After nearly three decades on the Supreme Court, Associate Justice Stephen Breyer plans to retire, according to multiple reports.
The 83-year-old’s decision was first reported Wednesday by NBC News, which cited “people familiar with his thinking.” Unidentified sources also confirmed Breyer’s decision to CNN, NPR and The Associated Press.
The announcement could come as soon as Thursday, although Breyer plans to remain on the bench until a new Supreme Court nominee is confirmed, according to CNN. White House officials did not immediately confirm the reports.
“It has always been the decision of any Supreme Court Justice if and when they decide to retire, and how they want to announce it, and that remains the case today,” White House press secretary Jen Psaki said in a statement posted on social media. “We have no additional details or information to share from (the White House).”

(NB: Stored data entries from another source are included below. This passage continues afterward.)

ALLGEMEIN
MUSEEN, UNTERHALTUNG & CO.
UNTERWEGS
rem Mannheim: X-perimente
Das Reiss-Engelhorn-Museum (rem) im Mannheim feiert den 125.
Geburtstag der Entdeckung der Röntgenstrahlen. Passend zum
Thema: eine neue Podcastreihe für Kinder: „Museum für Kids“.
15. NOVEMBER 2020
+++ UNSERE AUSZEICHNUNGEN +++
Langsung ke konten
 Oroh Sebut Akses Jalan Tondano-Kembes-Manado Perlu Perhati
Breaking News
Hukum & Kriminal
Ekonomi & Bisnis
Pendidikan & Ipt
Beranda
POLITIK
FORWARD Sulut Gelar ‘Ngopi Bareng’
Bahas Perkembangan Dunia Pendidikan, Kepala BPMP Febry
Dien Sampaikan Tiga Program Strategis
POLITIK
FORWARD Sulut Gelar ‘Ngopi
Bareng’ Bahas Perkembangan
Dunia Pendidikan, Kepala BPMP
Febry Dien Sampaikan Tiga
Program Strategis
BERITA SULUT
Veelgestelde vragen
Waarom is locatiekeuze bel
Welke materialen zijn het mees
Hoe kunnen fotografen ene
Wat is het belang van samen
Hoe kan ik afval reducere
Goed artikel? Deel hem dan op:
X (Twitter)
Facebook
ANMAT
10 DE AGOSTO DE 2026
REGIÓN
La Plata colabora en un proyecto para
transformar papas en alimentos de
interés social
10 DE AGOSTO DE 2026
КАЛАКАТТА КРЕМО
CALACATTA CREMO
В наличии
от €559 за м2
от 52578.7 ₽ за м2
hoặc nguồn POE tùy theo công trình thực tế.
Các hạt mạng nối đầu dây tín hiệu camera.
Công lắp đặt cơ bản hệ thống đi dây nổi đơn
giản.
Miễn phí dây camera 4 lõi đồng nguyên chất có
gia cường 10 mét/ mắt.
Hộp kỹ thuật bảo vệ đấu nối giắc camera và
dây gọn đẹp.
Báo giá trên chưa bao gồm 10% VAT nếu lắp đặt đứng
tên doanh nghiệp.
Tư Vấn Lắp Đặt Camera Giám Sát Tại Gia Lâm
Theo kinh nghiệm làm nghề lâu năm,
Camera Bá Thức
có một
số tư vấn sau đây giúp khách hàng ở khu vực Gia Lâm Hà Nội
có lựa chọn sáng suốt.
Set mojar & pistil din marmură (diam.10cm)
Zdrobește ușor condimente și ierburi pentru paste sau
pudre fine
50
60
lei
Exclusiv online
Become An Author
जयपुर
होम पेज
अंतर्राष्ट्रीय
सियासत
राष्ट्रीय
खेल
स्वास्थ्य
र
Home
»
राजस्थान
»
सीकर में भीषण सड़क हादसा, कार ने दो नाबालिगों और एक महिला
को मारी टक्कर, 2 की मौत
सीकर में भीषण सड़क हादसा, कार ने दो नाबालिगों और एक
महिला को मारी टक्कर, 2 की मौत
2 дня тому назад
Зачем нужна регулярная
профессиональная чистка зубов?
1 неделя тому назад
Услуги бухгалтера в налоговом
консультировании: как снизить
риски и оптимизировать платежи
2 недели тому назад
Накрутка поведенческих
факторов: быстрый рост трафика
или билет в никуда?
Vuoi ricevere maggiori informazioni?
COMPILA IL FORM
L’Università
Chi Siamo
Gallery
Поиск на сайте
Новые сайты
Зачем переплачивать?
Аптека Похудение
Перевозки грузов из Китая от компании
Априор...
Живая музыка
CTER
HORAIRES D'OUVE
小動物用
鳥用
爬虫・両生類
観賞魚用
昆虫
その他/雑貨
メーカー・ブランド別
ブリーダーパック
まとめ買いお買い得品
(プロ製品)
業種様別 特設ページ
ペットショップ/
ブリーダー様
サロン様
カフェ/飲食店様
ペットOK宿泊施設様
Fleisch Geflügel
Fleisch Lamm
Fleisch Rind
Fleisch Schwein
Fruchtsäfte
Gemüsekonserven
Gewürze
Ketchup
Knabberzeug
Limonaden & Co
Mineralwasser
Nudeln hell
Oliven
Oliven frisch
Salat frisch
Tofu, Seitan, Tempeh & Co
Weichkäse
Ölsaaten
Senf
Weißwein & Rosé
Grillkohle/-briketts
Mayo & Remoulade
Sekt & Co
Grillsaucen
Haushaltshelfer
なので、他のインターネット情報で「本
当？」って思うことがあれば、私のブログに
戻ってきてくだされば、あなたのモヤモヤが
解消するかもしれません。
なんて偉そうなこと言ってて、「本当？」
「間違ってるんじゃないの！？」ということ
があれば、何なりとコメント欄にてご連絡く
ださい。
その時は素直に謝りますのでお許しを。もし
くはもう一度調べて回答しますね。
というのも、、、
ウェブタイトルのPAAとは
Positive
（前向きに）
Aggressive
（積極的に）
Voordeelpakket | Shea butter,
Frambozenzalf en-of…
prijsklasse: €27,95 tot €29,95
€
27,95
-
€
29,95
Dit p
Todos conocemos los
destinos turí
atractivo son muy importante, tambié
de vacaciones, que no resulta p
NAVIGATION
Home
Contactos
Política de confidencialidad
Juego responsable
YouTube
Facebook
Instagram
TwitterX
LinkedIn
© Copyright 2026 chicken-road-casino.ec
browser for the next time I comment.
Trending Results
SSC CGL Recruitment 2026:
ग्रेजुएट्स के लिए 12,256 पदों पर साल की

President Joe Biden said told reporters he would have “more to say later” about Breyer’s retirement, adding that the liberal justice justice had yet to officially announce his decision.
“Let him make whatever statement he wants to make and I’m happy to talk about it later,” the president said.
Breyer’s retirement will give Biden his first chance to name a justice to the nation’s highest court. During the race for the White House in 2020, Biden said he planned to nominate a Black woman to serve on the Supreme Court if he was given the opportunity.
Among the people likely to be considered for the role are U.S. Circuit Judge Ketanji Brown Jackson and California Supreme Court Justice Leondra Kruger, according to NPR. Civil rights lawyer Sherrilyn Ifill and U.S. District Judge J. Michelle Childs are also among the possible nominees, the AP reported.
In a statement obtained by Reuters, Senate Majority Leader Chuck Schumer, D-N.Y., praised Breyer for his work on the Supreme Court and vowed that any nominee put forth by Biden “will receive a prompt hearing in the Senate Judiciary Committee, and will be considered and confirmed by the full United States Senate with all deliberate speed.”
In a series of Twitter posts, Sen. Lindsey Graham, R-S.C., noted that Democrats have enough votes to confirm Breyer’s replacement without Republican support.
“Elections have consequences, and that is most evident when it comes to fulfilling vacancies on the Supreme Court,” he wrote.
Breyer has served on the Supreme Court since he was appointed to the role by President Bill Clinton in 1994. Before that, he served on the U.S. Court of Appeals for the First Circuit after being appointed to the court in 1980 by President Jimmy Carter. He served as chief justice of the court from 1990 to 1994.